- [Required action]
Check each line of the data below for the word "Small", then extract the ones that have it.

(Beginning of Material provided)

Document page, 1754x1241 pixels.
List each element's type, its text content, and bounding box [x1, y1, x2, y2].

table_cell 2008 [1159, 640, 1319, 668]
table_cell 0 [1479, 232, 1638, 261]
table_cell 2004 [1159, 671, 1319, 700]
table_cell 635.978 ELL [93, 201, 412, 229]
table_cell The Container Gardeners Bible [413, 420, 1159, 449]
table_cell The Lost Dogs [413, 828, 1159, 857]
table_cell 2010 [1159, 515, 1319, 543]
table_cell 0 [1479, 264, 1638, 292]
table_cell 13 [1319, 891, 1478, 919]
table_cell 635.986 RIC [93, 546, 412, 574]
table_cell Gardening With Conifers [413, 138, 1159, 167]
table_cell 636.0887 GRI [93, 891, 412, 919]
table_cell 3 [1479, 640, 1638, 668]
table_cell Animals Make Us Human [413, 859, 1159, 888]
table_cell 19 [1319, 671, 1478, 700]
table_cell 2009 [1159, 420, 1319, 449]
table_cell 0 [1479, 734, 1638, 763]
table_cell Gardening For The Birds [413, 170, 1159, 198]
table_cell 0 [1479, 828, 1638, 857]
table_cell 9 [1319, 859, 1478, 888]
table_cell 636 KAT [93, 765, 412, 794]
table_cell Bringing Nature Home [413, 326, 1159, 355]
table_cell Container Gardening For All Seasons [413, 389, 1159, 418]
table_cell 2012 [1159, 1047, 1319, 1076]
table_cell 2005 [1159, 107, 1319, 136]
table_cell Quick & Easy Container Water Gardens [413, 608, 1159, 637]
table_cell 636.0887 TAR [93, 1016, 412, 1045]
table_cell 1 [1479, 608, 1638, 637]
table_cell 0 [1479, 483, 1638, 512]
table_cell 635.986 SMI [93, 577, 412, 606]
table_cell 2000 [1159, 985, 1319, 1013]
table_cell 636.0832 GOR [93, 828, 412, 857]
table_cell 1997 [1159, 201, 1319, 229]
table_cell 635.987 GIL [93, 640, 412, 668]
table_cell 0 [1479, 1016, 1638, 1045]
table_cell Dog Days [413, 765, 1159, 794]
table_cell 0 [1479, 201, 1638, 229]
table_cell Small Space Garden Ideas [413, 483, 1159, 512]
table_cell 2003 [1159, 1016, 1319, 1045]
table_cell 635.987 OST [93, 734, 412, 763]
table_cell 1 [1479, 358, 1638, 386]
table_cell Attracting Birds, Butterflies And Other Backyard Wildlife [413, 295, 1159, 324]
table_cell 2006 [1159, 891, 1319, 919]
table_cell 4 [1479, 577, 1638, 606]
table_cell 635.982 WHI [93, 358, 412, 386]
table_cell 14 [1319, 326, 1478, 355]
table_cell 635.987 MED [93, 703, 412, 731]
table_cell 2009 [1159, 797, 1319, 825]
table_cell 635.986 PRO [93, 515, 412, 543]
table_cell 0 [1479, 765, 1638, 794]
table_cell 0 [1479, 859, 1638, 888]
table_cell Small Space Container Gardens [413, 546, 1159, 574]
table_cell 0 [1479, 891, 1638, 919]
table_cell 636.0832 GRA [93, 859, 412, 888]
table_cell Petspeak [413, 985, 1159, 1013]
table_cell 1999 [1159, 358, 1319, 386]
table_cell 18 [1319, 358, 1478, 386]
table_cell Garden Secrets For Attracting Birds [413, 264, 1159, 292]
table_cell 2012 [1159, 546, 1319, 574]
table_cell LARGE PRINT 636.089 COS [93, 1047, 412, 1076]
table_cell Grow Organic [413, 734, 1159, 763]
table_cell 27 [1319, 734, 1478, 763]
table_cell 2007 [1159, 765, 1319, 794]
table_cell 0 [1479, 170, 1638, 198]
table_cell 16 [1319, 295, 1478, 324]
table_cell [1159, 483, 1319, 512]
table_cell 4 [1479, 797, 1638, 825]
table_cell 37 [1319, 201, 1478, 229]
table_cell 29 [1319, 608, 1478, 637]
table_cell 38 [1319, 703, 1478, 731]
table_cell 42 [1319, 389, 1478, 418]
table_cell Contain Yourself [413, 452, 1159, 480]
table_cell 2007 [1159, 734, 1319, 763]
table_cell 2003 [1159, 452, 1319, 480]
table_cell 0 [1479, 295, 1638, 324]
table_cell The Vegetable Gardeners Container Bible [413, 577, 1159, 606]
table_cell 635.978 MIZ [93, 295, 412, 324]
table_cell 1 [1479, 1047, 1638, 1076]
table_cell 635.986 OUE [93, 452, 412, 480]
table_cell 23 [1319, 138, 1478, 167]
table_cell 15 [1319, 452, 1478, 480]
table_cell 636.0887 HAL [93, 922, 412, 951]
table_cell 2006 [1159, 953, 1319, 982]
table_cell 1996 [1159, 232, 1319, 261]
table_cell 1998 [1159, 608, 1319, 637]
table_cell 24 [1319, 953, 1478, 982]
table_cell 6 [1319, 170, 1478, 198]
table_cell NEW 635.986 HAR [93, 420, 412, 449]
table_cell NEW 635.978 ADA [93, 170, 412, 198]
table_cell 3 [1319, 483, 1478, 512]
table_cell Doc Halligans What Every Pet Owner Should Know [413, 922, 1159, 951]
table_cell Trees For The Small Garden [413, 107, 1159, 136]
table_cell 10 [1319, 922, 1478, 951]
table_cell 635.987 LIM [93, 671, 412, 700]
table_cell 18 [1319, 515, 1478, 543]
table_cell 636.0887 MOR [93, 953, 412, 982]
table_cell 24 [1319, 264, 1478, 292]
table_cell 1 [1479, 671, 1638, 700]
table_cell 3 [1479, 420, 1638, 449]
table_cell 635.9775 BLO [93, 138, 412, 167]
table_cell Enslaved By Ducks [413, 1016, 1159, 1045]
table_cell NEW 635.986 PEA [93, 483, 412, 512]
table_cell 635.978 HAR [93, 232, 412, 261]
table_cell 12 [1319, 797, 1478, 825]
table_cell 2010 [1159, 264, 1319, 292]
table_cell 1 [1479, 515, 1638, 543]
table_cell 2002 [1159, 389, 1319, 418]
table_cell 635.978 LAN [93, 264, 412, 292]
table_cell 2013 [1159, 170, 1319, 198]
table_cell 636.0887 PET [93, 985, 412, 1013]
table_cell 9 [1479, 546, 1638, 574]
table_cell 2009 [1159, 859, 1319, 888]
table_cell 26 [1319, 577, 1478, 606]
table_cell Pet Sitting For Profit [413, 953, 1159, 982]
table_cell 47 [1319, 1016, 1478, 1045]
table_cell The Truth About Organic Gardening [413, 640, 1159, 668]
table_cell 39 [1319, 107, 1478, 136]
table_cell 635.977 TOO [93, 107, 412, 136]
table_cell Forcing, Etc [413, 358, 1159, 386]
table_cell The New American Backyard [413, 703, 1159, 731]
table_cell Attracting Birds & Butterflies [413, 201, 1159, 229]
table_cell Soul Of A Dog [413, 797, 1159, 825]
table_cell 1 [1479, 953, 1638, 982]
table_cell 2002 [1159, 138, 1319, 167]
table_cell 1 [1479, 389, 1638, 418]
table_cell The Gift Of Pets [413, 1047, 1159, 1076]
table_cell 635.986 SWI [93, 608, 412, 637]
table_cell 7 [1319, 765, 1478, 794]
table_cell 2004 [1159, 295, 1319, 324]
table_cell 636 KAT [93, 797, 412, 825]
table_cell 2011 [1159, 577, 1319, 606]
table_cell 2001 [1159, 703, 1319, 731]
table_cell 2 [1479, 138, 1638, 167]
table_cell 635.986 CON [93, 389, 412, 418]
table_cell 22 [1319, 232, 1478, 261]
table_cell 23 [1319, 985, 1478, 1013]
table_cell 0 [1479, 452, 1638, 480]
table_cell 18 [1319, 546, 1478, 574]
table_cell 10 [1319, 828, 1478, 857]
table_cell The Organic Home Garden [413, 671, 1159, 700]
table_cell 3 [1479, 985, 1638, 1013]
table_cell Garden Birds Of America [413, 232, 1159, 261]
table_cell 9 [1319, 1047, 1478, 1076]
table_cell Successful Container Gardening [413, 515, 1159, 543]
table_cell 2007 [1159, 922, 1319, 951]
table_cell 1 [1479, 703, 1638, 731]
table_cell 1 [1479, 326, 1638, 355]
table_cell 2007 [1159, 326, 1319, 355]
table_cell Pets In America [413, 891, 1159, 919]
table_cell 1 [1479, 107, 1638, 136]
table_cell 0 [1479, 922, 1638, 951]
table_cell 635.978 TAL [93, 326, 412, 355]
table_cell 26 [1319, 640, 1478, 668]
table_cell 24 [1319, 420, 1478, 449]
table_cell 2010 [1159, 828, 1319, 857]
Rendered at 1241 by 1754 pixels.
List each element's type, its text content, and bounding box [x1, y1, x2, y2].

(End of Material provided)

- [Response]
table_cell Small Space Garden Ideas [413, 483, 1159, 512]
table_cell Small Space Container Gardens [413, 546, 1159, 574]
table_cell Trees For The Small Garden [413, 107, 1159, 136]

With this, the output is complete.